Washington and the corporate media alike have made it obvious that U.S. imperialism — and its colonialist allies in Europe — have stepped up their already intense aggression in that part of the globe where much of the world’s fossil fuels are found.
The Obama administration is carrying on a full-fledged counterrevolutionary intervention against the Syrian government that threatens great harm to the people of Syria and the entire region. U.S. imperialism and its allies have refused all opportunities for a negotiated settlement. They are moving instead to drag the Syrian people into a civil war and expose the region to the threat of major warfare.
Washington is again, as it did in Iraq, exacerbating religious and ethnic divisions to further its economic and strategic interests in this formerly colonized region, which the imperialists are trying to reconquer. This strategy even includes using armed groups similar to al-Qaeda as cannon fodder against the Syrian army and the Syrian people in the battles for Aleppo and Damascus.
U.S. Defense Secretary Leon Panetta has said again that the Pentagon would be able to enforce a “no-fly zone” against Syria. While he claims this is not imminent, he is keeping the threat alive. That was the term used for the months-long bombing of Libya in 2011 and the destruction of that country’s infrastructure, along with its legitimate government.
In Egypt an apparently major political move has taken place. The new civilian president, who represents the Muslim Brotherhood, fired the two top generals of the Supreme Council of the Armed Forces. Since the removal of the unpopular President Hosni Mubarak in February 2011, Washington is hedging its bets between the SCAF — its traditional military ally — and the Muslim Brotherhood.
While it is hard to unravel right now just what this latest move means, we do know that neither Washington nor the imperialist media have begun to attack the civilian Egyptian government for this move, as they would if they felt an immediate threat. A military strike by forces unknown in the Sinai Peninsula against the Egyptian army exposed the isolation of the military and the Brotherhood. Neither has a program to answer the growing poverty of the mass of the people. Neither represents the revolutionary masses in Tahrir Square, whose protests brought down Mubarak and who have continued to protest the SCAF.

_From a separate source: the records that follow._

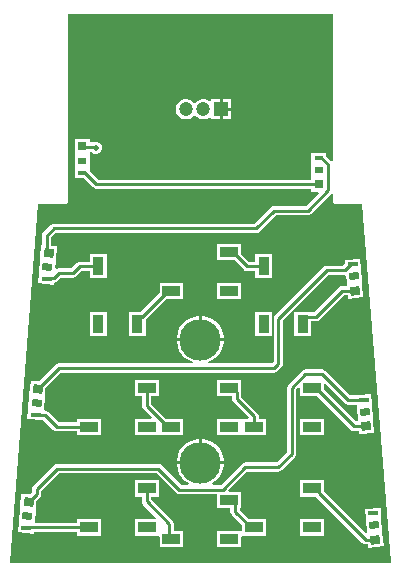
<source format=gbr>
%FSTAX23Y23*%
%MOMM*%
%SFA1B1*%

%IPPOS*%
%AMD15*
4,1,4,-0.421640,0.289560,-0.373380,-0.353060,0.421640,-0.289560,0.373380,0.353060,-0.421640,0.289560,0.0*
%
%AMD16*
4,1,4,-0.411480,0.139700,-0.383540,-0.203200,0.411480,-0.139700,0.383540,0.203200,-0.411480,0.139700,0.0*
%
%AMD17*
4,1,4,-0.421640,0.266700,-0.373380,-0.330200,0.421640,-0.266700,0.373380,0.330200,-0.421640,0.266700,0.0*
%
%AMD18*
4,1,4,-0.426720,0.340360,-0.368300,-0.403860,0.426720,-0.340360,0.368300,0.403860,-0.426720,0.340360,0.0*
%
%AMD19*
4,1,4,0.373380,-0.353060,0.421640,0.289560,-0.373380,0.353060,-0.421640,-0.289560,0.373380,-0.353060,0.0*
%
%AMD20*
4,1,4,0.383540,-0.203200,0.411480,0.139700,-0.383540,0.203200,-0.411480,-0.139700,0.383540,-0.203200,0.0*
%
%AMD21*
4,1,4,0.373380,-0.330200,0.421640,0.266700,-0.373380,0.330200,-0.421640,-0.266700,0.373380,-0.330200,0.0*
%
%AMD22*
4,1,4,0.368300,-0.403860,0.426720,0.340360,-0.368300,0.403860,-0.426720,-0.340360,0.368300,-0.403860,0.0*
%
%ADD10R,1.499997X0.899998*%
%ADD11R,0.799998X0.649999*%
%ADD12R,0.799998X0.349999*%
%ADD13R,0.799998X0.599999*%
%ADD14R,0.799998X0.749999*%
G04~CAMADD=15~9~0.0~0.0~255.9~315.0~0.0~0.0~0~0.0~0.0~0.0~0.0~0~0.0~0.0~0.0~0.0~0~0.0~0.0~0.0~94.5~332.0~277.0*
%ADD15D15*%
G04~CAMADD=16~9~0.0~0.0~137.8~315.0~0.0~0.0~0~0.0~0.0~0.0~0.0~0~0.0~0.0~0.0~0.0~0~0.0~0.0~0.0~94.5~324.0~159.0*
%ADD16D16*%
G04~CAMADD=17~9~0.0~0.0~236.2~315.0~0.0~0.0~0~0.0~0.0~0.0~0.0~0~0.0~0.0~0.0~0.0~0~0.0~0.0~0.0~94.5~332.0~259.0*
%ADD17D17*%
G04~CAMADD=18~9~0.0~0.0~295.3~315.0~0.0~0.0~0~0.0~0.0~0.0~0.0~0~0.0~0.0~0.0~0.0~0~0.0~0.0~0.0~94.5~336.0~317.0*
%ADD18D18*%
G04~CAMADD=19~9~0.0~0.0~255.9~315.0~0.0~0.0~0~0.0~0.0~0.0~0.0~0~0.0~0.0~0.0~0.0~0~0.0~0.0~0.0~265.5~332.0~277.0*
%ADD19D19*%
G04~CAMADD=20~9~0.0~0.0~137.8~315.0~0.0~0.0~0~0.0~0.0~0.0~0.0~0~0.0~0.0~0.0~0.0~0~0.0~0.0~0.0~265.5~324.0~159.0*
%ADD20D20*%
G04~CAMADD=21~9~0.0~0.0~236.2~315.0~0.0~0.0~0~0.0~0.0~0.0~0.0~0~0.0~0.0~0.0~0.0~0~0.0~0.0~0.0~265.5~332.0~259.0*
%ADD21D21*%
G04~CAMADD=22~9~0.0~0.0~295.3~315.0~0.0~0.0~0~0.0~0.0~0.0~0.0~0~0.0~0.0~0.0~0.0~0~0.0~0.0~0.0~265.5~336.0~317.0*
%ADD22D22*%
%ADD23R,0.899998X1.499997*%
%ADD24C,0.253999*%
%ADD25R,1.199998X1.199998*%
%ADD26C,1.199998*%
%ADD27C,3.499993*%
%ADD28C,0.499999*%
%LNledpcbv2_copper_signal_top-1*%
%LPD*%
G36*
X11194Y15115D02*
X11067Y15076D01*
X11055Y15093*
X10653Y15495*
Y15803*
X09345*
Y1503*
Y14945*
Y14903*
Y13796*
Y13778*
Y13538*
X-08639*
X-09345Y14245*
Y14553*
Y1468*
Y15593*
Y15703*
Y15872*
X-09218Y15894*
X-09148Y15824*
X-08963Y15748*
X-08763*
X-08577Y15824*
X-08435Y15966*
X-08359Y16151*
Y16352*
X-08435Y16537*
X-08577Y16679*
X-08763Y16755*
X-08963*
X-09128Y16687*
X-09345*
Y16978*
X-10653*
Y1583*
Y1572*
Y15593*
Y1468*
Y14595*
Y14468*
Y13695*
X-09895*
X-09074Y12875*
X-08948Y12791*
X-08799Y12761*
X09345*
Y1252*
X09969*
X10018Y12403*
X08924Y1131*
X06261*
X06113Y1128*
X05987Y11196*
X04581Y09791*
X-12412*
X-12561Y09761*
X-12687Y09677*
X-13289Y09075*
X-13373Y08949*
X-13403Y088*
Y08066*
X-13456Y08016*
X-13546Y06872*
X-13555Y06762*
X-13565Y06636*
X-13636Y05726*
X-13646Y05599*
X-13714Y04744*
X-1241Y04641*
X-12396Y0481*
X-12396*
X-12248Y0484*
X-12122Y04924*
X-118Y05245*
X-10771*
X-10622Y05275*
X-10496Y05359*
X-10044Y05811*
X-09353*
Y05195*
X-07945*
Y07203*
X-09353*
Y06588*
X-10205*
X-10354Y06558*
X-1048Y06474*
X-10932Y06022*
X-11961*
X-1211Y05993*
X-1218Y05946*
X-12301Y06017*
X-12261Y06533*
X-12252Y06643*
X-12242Y06769*
X-12152Y07914*
X-12626Y07951*
Y08639*
X-12251Y09014*
X04742*
X04891Y09043*
X05017Y09128*
X06422Y10533*
X09085*
X09234Y10563*
X0936Y10647*
X11055Y12342*
X11067Y12359*
X11194Y12321*
Y11749*
X11217Y11632*
X11283Y11533*
X11382Y11467*
X115Y11444*
X13717*
X1616Y-1885*
X16074Y-18944*
X-16074*
X-1616Y-1885*
X-13717Y11444*
X-115*
X-11382Y11467*
X-11283Y11533*
X-11217Y11632*
X-11194Y11749*
Y27586*
X11194*
Y15115*
G37*
%LNledpcbv2_copper_signal_top-2*%
%LPC*%
G36*
X01626Y20353D02*
X00899D01*
Y20227*
X0084Y20202*
X00772Y20186*
X00583Y20295*
X00366Y20353*
X00141*
X-00075Y20295*
X-0027Y20183*
X-0042Y20032*
X-00456Y20018*
X-00535*
X-00571Y20032*
X-00721Y20183*
X-00916Y20295*
X-01133Y20353*
X-01358*
X-01575Y20295*
X-0177Y20183*
X-01929Y20024*
X-02041Y19829*
X-02099Y19612*
Y19387*
X-02041Y1917*
X-01929Y18975*
X-0177Y18816*
X-01575Y18704*
X-01358Y18645*
X-01133*
X-00916Y18704*
X-00721Y18816*
X-00571Y18967*
X-00535Y18981*
X-00456*
X-0042Y18967*
X-0027Y18816*
X-00075Y18704*
X00141Y18645*
X00366*
X00583Y18704*
X00772Y18813*
X0084Y18796*
X00899Y18772*
Y18645*
X01626*
Y19499*
Y20353*
G37*
G36*
X02607D02*
X0188D01*
Y19626*
X02607*
Y20353*
G37*
G36*
Y19372D02*
X0188D01*
Y18645*
X02607*
Y19372*
G37*
G36*
X03453Y08103D02*
X01445D01*
Y06695*
X02904*
X03675Y05925*
X03801Y05841*
X03949Y05811*
X04645*
Y05195*
X06053*
Y07203*
X04645*
Y06588*
X0411*
X03453Y07245*
Y08103*
G37*
G36*
X13548Y06845D02*
X12244Y06742D01*
X12267Y06459*
X12049Y06241*
X10678*
X1053Y06211*
X10404Y06127*
X06329Y02052*
X06245Y01926*
X06215Y01778*
Y-01871*
X06062Y-02024*
X0068*
X00655Y-01897*
X00949Y-01775*
X01277Y-01556*
X01556Y-01277*
X01775Y-00949*
X01926Y-00584*
X02003Y-00197*
Y-00127*
X-02003*
Y-00197*
X-01926Y-00584*
X-01775Y-00949*
X-01556Y-01277*
X-01277Y-01556*
X-00949Y-01775*
X-00655Y-01897*
X-0068Y-02024*
X-12015*
X-12164Y-02054*
X-1229Y-02138*
X-13683Y-03531*
X-14383Y-03476*
X-14473Y-0462*
X-14482Y-0473*
X-14492Y-04857*
X-14563Y-05767*
X-14573Y-05894*
X-1458Y-05978*
X-14641Y-06749*
X-13337Y-06852*
X-13224Y-06897*
X-12447Y-07674*
X-12321Y-07758*
X-12172Y-07788*
X-10453*
Y-08103*
X-08445*
Y-06695*
X-10453*
Y-07011*
X-12011*
X-12924Y-06098*
X-1305Y-06014*
X-13154Y-05993*
X-13203Y-05976*
X-13258Y-05857*
X-13188Y-04959*
X-13179Y-0485*
X-13169Y-04723*
X-13117Y-04064*
X-11855Y-02801*
X06223*
X06371Y-02771*
X06497Y-02687*
X06878Y-02306*
X06962Y-0218*
X06992Y-02032*
Y01617*
X10839Y05464*
X12209*
X12249Y05472*
X1235Y05395*
X12393Y0485*
X12402Y04741*
X12411Y0463*
X12324Y04536*
X12001*
X11852Y04507*
X11726Y04423*
X09614Y02311*
X08972*
X08935Y02303*
X07945*
Y00295*
X09353*
Y01534*
X09775*
X09924Y01564*
X1005Y01648*
X12162Y03759*
X12479*
X12502Y0347*
X13806Y03572*
X13716Y04717*
X13706Y04843*
X13697Y04953*
X13619Y05948*
X13616Y0599*
X13609Y06074*
X13548Y06845*
G37*
G36*
X03453Y04803D02*
X01445D01*
Y03395*
X03453*
Y04803*
G37*
G36*
X06053Y02303D02*
X04645D01*
Y00295*
X06053*
Y02303*
G37*
G36*
X-01445Y04803D02*
X-03453D01*
Y03945*
X-05095Y02303*
X-06053*
Y00295*
X-04645*
Y01654*
X-02904Y03395*
X-01445*
Y04803*
G37*
G36*
X-07945Y02303D02*
X-09353D01*
Y00295*
X-07945*
Y02303*
G37*
G36*
X00197Y02003D02*
X00127D01*
Y00127*
X02003*
Y00197*
X01926Y00584*
X01775Y00949*
X01556Y01277*
X01277Y01556*
X00949Y01775*
X00584Y01926*
X00197Y02003*
G37*
G36*
X-00127D02*
X-00197D01*
X-00584Y01926*
X-00949Y01775*
X-01277Y01556*
X-01556Y01277*
X-01775Y00949*
X-01926Y00584*
X-02003Y00197*
Y00127*
X-00127*
Y02003*
G37*
G36*
X03453Y-03395D02*
X01445D01*
Y-04803*
X02684*
Y-05011*
X02714Y-0516*
X02798Y-05286*
X04081Y-06568*
X04028Y-06695*
X0358*
X03545*
X03453*
X03418*
X01445*
Y-08103*
X03418*
X03453*
X03545*
X0358*
X05553*
Y-06695*
X04938*
Y-06488*
X04908Y-06339*
X04824Y-06213*
X03461Y-0485*
Y-04422*
X03453Y-04385*
Y-03395*
G37*
G36*
X10287Y-02532D02*
X0889D01*
X08741Y-02562*
X08615Y-02646*
X07472Y-03789*
X07388Y-03915*
X07358Y-04064*
Y-09491*
X06443Y-10406*
X0381*
X03661Y-10436*
X03535Y-1052*
X01744Y-12311*
X0103*
X00956Y-12191*
X00957Y-12184*
X01277Y-1197*
X01556Y-11691*
X01775Y-11363*
X01926Y-10998*
X02003Y-10611*
Y-10541*
X-02003*
Y-10611*
X-01926Y-10998*
X-01775Y-11363*
X-01556Y-11691*
X-01277Y-1197*
X-00957Y-12184*
X-00956Y-12191*
X-0103Y-12311*
X-01617*
X-03281Y-10647*
X-03407Y-10563*
X-03556Y-10533*
X-12141*
X-1229Y-10563*
X-12416Y-10647*
X-14149Y-1238*
X-14233Y-12506*
X-14262Y-12654*
Y-12925*
X-14457Y-1312*
X-15156Y-13065*
X-15246Y-14209*
X-15255Y-14319*
X-15265Y-14445*
X-15337Y-15355*
X-15347Y-15482*
X-15414Y-16337*
X-1411Y-1644*
X-14098Y-16288*
X-10453*
Y-16603*
X-08445*
Y-15195*
X-10453*
Y-15511*
X-13943*
X-14029Y-15418*
X-13961Y-14548*
X-13952Y-14438*
X-13942Y-14312*
X-1389Y-13652*
X-13599Y-13361*
X-13515Y-13235*
X-13485Y-13086*
Y-12815*
X-1198Y-1131*
X-03716*
X-02052Y-12974*
X-01926Y-13058*
X-01778Y-13088*
X01445*
Y-14303*
X02525*
Y-14563*
X02554Y-14712*
X02638Y-14838*
X03545Y-15745*
Y-16111*
X03453Y-16195*
X03418*
X01445*
Y-17603*
X03453*
Y-16688*
X03545Y-16603*
X0358*
X05553*
Y-15195*
X04095*
X0333Y-1443*
X0337Y-14303*
X03453*
Y-12895*
X02424*
X02375Y-12778*
X0397Y-11183*
X06604*
X06752Y-11153*
X06878Y-11069*
X08021Y-09926*
X08105Y-098*
X08135Y-09652*
Y-04225*
X08328Y-04031*
X08445Y-0408*
Y-04803*
X09904*
X12722Y-07621*
X12848Y-07705*
X12997Y-07735*
X13406*
X13429Y-08023*
X14733Y-0792*
X14643Y-06776*
X14633Y-06649*
X14624Y-0654*
X14552Y-05629*
X14546Y-05545*
X14536Y-05418*
X14475Y-04647*
X13325Y-04738*
X12653*
X10561Y-02646*
X10435Y-02562*
X10287Y-02532*
G37*
G36*
X10453Y-06695D02*
X08445D01*
Y-08103*
X10453*
Y-06695*
G37*
G36*
X-03545Y-03395D02*
X-05553D01*
Y-04803*
X-04938*
Y-05599*
X-04908Y-05748*
X-04824Y-05874*
X-0412Y-06578*
X-04169Y-06695*
X-05553*
Y-08103*
X-03545*
X-03453*
X-03418*
X-01445*
Y-06695*
X-02904*
X-04161Y-05439*
Y-04803*
X-03545*
Y-03395*
G37*
G36*
X00197Y-08409D02*
X00127D01*
Y-10287*
X02003*
Y-10216*
X01926Y-09829*
X01775Y-09464*
X01556Y-09136*
X01277Y-08857*
X00949Y-08638*
X00584Y-08487*
X00197Y-08409*
G37*
G36*
X-00127D02*
X-00197D01*
X-00584Y-08487*
X-00949Y-08638*
X-01277Y-08857*
X-01556Y-09136*
X-01775Y-09464*
X-01926Y-09829*
X-02003Y-10216*
Y-10287*
X-00127*
Y-08409*
G37*
G36*
X10453Y-15195D02*
X08445D01*
Y-16603*
X10453*
Y-15195*
G37*
G36*
X-03545Y-11895D02*
X-05553D01*
Y-13303*
X-04938*
Y-13711*
X-04908Y-1386*
X-04824Y-13986*
X-03732Y-15078*
X-0378Y-15195*
X-05553*
Y-16603*
X-03545*
X-03453Y-16688*
Y-17603*
X-01445*
Y-16195*
X-02278*
Y-15594*
X-02308Y-15445*
X-02392Y-15319*
X-04161Y-1355*
Y-13303*
X-03545*
Y-11895*
G37*
G36*
X10453D02*
X08445D01*
Y-13303*
X09817*
X13721Y-17208*
X13847Y-17292*
X13996Y-17322*
X14179*
X14202Y-17611*
X15506Y-17509*
X15416Y-16364*
X15406Y-16238*
X15397Y-16128*
X15326Y-15218*
X15319Y-15133*
X15309Y-15007*
X15248Y-14236*
X13945Y-14339*
X14005Y-15109*
X14012Y-15194*
X14022Y-15321*
X14099Y-16308*
X13989Y-16377*
X10453Y-12842*
Y-11895*
G37*
%LNledpcbv2_copper_signal_top-3*%
%LPD*%
G36*
X12218Y-05401D02*
X12344Y-05485D01*
X12492Y-05515*
X13231*
X13239Y-05605*
X13249Y-05732*
X13335Y-06831*
X13241Y-06934*
X13135Y-06935*
X10453Y-04254*
Y-03803*
X10571Y-03754*
X12218Y-05401*
G37*
G54D10*
X-04549Y-07399D03*
Y-04099D03*
X-09449D03*
Y-07399D03*
X-04549Y-15899D03*
Y-12599D03*
X-09449D03*
Y-15899D03*
X09449D03*
Y-12599D03*
X04549D03*
Y-15899D03*
X02449Y-16899D03*
Y-13599D03*
X-02449D03*
Y-16899D03*
X02449Y-07399D03*
Y-04099D03*
X-02449D03*
Y-07399D03*
X09449D03*
Y-04099D03*
X04549D03*
Y-07399D03*
X02449Y04099D03*
Y07399D03*
X-02449D03*
Y04099D03*
G54D11*
X09999Y16424D03*
X-09999Y13074D03*
G54D12*
X09999Y15374D03*
X-09999Y14124D03*
G54D13*
X09999Y14349D03*
X-09999Y15149D03*
G54D14*
X09999Y13149D03*
X-09999Y16349D03*
G54D15*
X12848Y07413D03*
X14548Y-13668D03*
X13774Y-0408D03*
G54D16*
X1293Y06366D03*
X1463Y-14715D03*
X13857Y-05126D03*
G54D17*
X1301Y05344D03*
X14711Y-15737D03*
X13937Y-06148D03*
G54D18*
X13105Y04148D03*
X14805Y-16933D03*
X14031Y-07345D03*
G54D19*
X-1311Y04073D03*
X-14811Y-17008D03*
X-14037Y-07419D03*
G54D20*
X-13028Y0512D03*
X-14728Y-15961D03*
X-13955Y-06373D03*
G54D21*
X-12948Y06142D03*
X-14648Y-14939D03*
X-13875Y-05351D03*
G54D22*
X-12853Y07338D03*
X-14554Y-13743D03*
X-1378Y-04154D03*
G54D23*
X-08649Y01299D03*
X-05349D03*
Y06199D03*
X-08649D03*
X05349Y01299D03*
X08649D03*
Y06199D03*
X05349D03*
G54D24*
X-03556Y-10922D02*
X-01778Y-127D01*
X01905D02*
X0381Y-10795D01*
X-01778Y-127D02*
X01905D01*
X-12141Y-10922D02*
X-03556D01*
X07747Y-09652D02*
Y-04064D01*
X06604Y-10795D02*
X07747Y-09652D01*
X0381Y-10795D02*
X06604D01*
X07747Y-04064D02*
X0889Y-02921D01*
X10287*
X12492Y-05126D02*
X13857D01*
X10287Y-02921D02*
X12492Y-05126D01*
X-05026Y01922D02*
X-04926D01*
X-05349Y01599D02*
X-05026Y01922D01*
X-05349Y01299D02*
Y01599D01*
X-02749Y04099D02*
X-02449D01*
X-04926Y01922D02*
X-02749Y04099D01*
X02749Y07399D02*
X03949Y06199D01*
X02449Y07399D02*
X02749D01*
X03949Y06199D02*
X05349D01*
X06604Y01778D02*
X10678Y05852D01*
X12209*
X12723Y06366*
X09775Y01922D02*
X12001Y04148D01*
X13105*
X06604Y-02032D02*
Y01778D01*
X06223Y-02413D02*
X06604Y-02032D01*
X02913Y-14563D02*
X04249Y-15899D01*
X0259Y-13599D02*
X02913Y-13922D01*
Y-14563D02*
Y-13922D01*
X02449Y-13599D02*
X0259D01*
X10072Y-1301D02*
X13996Y-16933D01*
X14805*
X10072Y-1301D02*
Y-12922D01*
X09749Y-12599D02*
X10072Y-12922D01*
X09449Y-12599D02*
X09749D01*
X-12015Y-02413D02*
X06223D01*
X-13757Y-04154D02*
X-12015Y-02413D01*
X06261Y10922D02*
X09085D01*
X1078Y12617*
Y14818*
X10224Y15374D02*
X1078Y14818D01*
X09999Y15374D02*
X10224D01*
X-12412Y09402D02*
X04742D01*
X06261Y10922*
X-09774Y14124D02*
X-08799Y13149D01*
X-09999Y14124D02*
X-09774D01*
X-08799Y13149D02*
X09999D01*
X-09999Y16349D02*
X-09949Y16299D01*
X-0891*
X-08863Y16251*
X-10205Y06199D02*
X-08649D01*
X-12396Y05199D02*
X-11961Y05634D01*
X-10771*
X-10205Y06199*
X-13014Y088D02*
X-12412Y09402D01*
X-13014Y07499D02*
Y088D01*
Y07499D02*
X-12853Y07338D01*
X-13028Y0512D02*
X-12949Y05199D01*
X-12396*
X12723Y06366D02*
X1293D01*
X08649Y01599D02*
X08972Y01922D01*
X09775*
X08649Y01299D02*
Y01599D01*
X09449Y-04099D02*
X09749D01*
X14029Y-07347D02*
X14031Y-07345D01*
X12997Y-07347D02*
X14029D01*
X09749Y-04099D02*
X12997Y-07347D01*
X-1378Y-04154D02*
X-13757D01*
X-13199Y-06373D02*
X-12172Y-07399D01*
X-09449*
X-13955Y-06373D02*
X-13199D01*
X-14531Y-13743D02*
X-13874Y-13086D01*
X-14554Y-13743D02*
X-14531D01*
X-13874Y-13086D02*
Y-12654D01*
X-14728Y-15961D02*
X-14667Y-15899D01*
X-13874Y-12654D02*
X-12141Y-10922D01*
X-14667Y-15899D02*
X-09449D01*
X04249D02*
X04549D01*
X-02667Y-16682D02*
X-02449Y-16899D01*
X-02667Y-16682D02*
Y-15594D01*
X-04549Y-13711D02*
X-02667Y-15594D01*
X-04549Y-13711D02*
Y-12599D01*
X03072Y-05011D02*
Y-04422D01*
Y-05011D02*
X04549Y-06488D01*
X02449Y-04099D02*
X02749D01*
X03072Y-04422*
X04549Y-07399D02*
Y-06488D01*
X-04549Y-05599D02*
Y-04099D01*
Y-05599D02*
X-02749Y-07399D01*
X-02449*
G54D25*
X01753Y19499D03*
G54D26*
X00254Y19499D03*
X-01245D03*
G54D27*
X0Y0D03*
Y-10414D03*
G54D28*
X-09999Y15149D03*
X09999Y14349D03*
X02449Y04099D03*
X14711Y-15737D03*
X13937Y-06148D03*
X1301Y05344D03*
X-13875Y-05351D03*
X-12948Y06142D03*
X-08649Y01299D03*
X05349D03*
X09449Y-07399D03*
X02449D03*
X-04549D03*
X-14648Y-14939D03*
X-04549Y-15899D03*
X02449Y-16899D03*
X09449Y-15899D03*
X-08863Y16251D03*
M02*
</source>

Washington’s strategic goal regarding Egypt is to guarantee the maintenance of the 1979 Camp David accords that neutralized Egypt with regard to Israel’s military threat to the region and its continued oppression of Palestinians. The Pentagon has nurtured its ties to the Egyptian generals, whom they want on the U.S. side, just as they have with the monarchies in Saudi Arabia, Jordan and the Gulf emirates.
With U.S. direct aggression imminent in Syria and possible in Egypt, the slogans of the progressive movement in the U.S. must be: “U.S., Pentagon, NATO, stop promoting counterrevolution in Syria. U.S. out of the Middle East!”